With a dedicated $250-million fund, the country is paying a 20% to 25% rebate against the cost of machinery to contractors that can show a 20% to 30% increase in worker productivity and safety.

"Achieving 20% improvement in productivity is possible by using better equipment. Machines can reduce accidents and injuries, which means less loss of man hours," Nick Sowden, managing director of Singapore-based Pacific Platforms, which distributes construction safety equipment on major projects there, told ENR.

Working conditions differ from one project site to another, and from one country to another—from North Korean laborers using bare hands to shift huge rocks and slabs in Malaysia to highly skilled Indian workers engaged in complex construction jobs with western companies in the Middle East and the Singapore labor force.

Under a particular strong lens is Qatar, which is engaged in massive stadium construction to host the soccer World Cup in 2022, estimated to spend as much as $300 billion by 2020.

Amnesty International and Human Rights Watch have expressed concern about what they regard as unexplained deaths of a large number of workers from Nepal, Bangladesh and other countries since 2010 when Qatar won the mandate to host the games.

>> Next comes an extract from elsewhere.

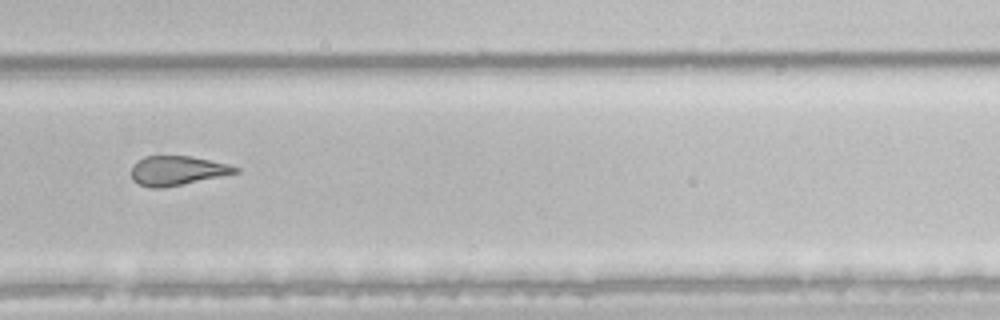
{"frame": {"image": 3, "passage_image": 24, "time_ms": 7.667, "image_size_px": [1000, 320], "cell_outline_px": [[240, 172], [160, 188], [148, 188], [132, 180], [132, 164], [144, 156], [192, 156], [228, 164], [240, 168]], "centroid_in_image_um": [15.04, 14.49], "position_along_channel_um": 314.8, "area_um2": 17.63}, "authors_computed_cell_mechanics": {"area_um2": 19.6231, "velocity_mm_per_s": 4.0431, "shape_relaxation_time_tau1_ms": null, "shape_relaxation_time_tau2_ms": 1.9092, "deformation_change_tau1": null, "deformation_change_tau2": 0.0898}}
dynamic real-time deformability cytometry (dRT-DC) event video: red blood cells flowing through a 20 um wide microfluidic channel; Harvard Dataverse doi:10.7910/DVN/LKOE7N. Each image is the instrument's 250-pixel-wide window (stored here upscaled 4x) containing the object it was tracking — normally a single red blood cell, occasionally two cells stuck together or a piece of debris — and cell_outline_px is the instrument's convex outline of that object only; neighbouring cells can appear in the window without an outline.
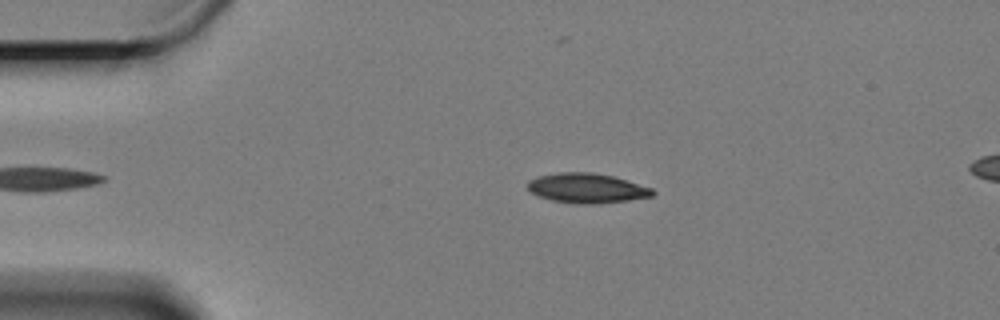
{"species": "Egyptian fruit bat (a non-hibernating species)", "species_latin": "Rousettus aegyptiacus", "temperature_condition": "cold", "stored_images_in_passage": 8, "camera_frame_rate_fps": 3000, "um_per_image_px": 0.085, "animal": {"sex": "female"}, "frame": {"image": 1, "passage_image": 3, "time_ms": 0.667, "image_size_px": [1000, 320], "cell_outline_px": [[656, 192], [652, 196], [628, 200], [596, 204], [584, 204], [552, 200], [540, 196], [532, 192], [528, 188], [528, 180], [540, 176], [560, 172], [592, 172], [612, 176], [652, 188]], "centroid_in_image_um": [49.9, 15.99], "position_along_channel_um": 35.1, "area_um2": 21.33}}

The UK-based Chartered Institute of Building, regarded as a premier professional body for global construction management, has also expressed concern for more than a year about Qatar migrant labor.

Last year, it extended support to an official initiative called Mandatory Standards of Migrant Worker’s Welfare for Contractors and Subcontractors, which was included in contract documents used in major projects.

The institute said in 2013 that its Middle East president was urging members and expat construction professionals in the region "to challenge unacceptable welfare standards and adopt welfare as a key responsibility on projects."

As construction work on a $27-billion museum and luxury resort complex in Saadiyat in the UAE proceeds, the International Trade Union Confederation has filed a complaint about project managers indulging in different exploitative practices including forced labor.

The 27-sq-mile Saadiyat Island Cultural District is set to include a British Museum, one based on the Guggenheim in New York City and the first Louvre museum outside Paris, as well as a New York University campus now completed and a Zaha Hadid-designed performing arts center.

The UN’s International Labor Organization now has begun a probe into the complaint's abuse allegations.

The construction industry in about a dozen countries in Asia and Middle East depend heavily on migrant labor because local workers are either not capable of or not interested in more demanding and risky jobsite tasks.

The UN agency estimated last May that illegal profits made from the use of forced labor in the private economy worldwide amount to $150.2 billion per year—with as much as $34 billion generated in industries such as construction, manufacturing, mining and utilities.

“Men from India, Sri Lanka, Bangladesh, Pakistan, and Nepal are recruited to work in the UAE in the construction sector; some are subjected to forced labor through debt bondage as they struggle to pay off recruitment fees,” said the US State Dept. in a report last June.

It advised the UAE government to “significantly increase efforts to investigate, prosecute, and punish labor trafficking offenses, and convict and punish trafficking offenders, including recruitment agents and employers."

But as pressure mounts to ensure worker safety, Middle Eastern countries have also begun tweaking visa policies to restrict illiterate workers.

Singapore’s focus on technology to reduce reliance on imported workers also stems from a problem of space and fears of ethnic clashes, which have occurred in the past two years.

The island nation’s Building and Construction Authority has also established a set of best practices to measure productivity in 12 key trades commonly found on construction projects. Builders have been given forms to track productivity in each trade on their projects.

Even so, new reservoirs of immigrant labor, mostly unskilled, have opened up in North Korea and Myanmar where local governments are relaxing previously strict rules that prohibited their citizens from traveling overseas.

As labor from these countries and others such as Laos and Cambodia migrate to construction sites, with the help of agents, little attention is being paid by project owners or home or host countries to provide these workers with skills and safety training.

Sepp Blatter, president of the World Cup governing body FIFA, said earlier this month that liability for worker conditions on Qatar projects rests with their international builders.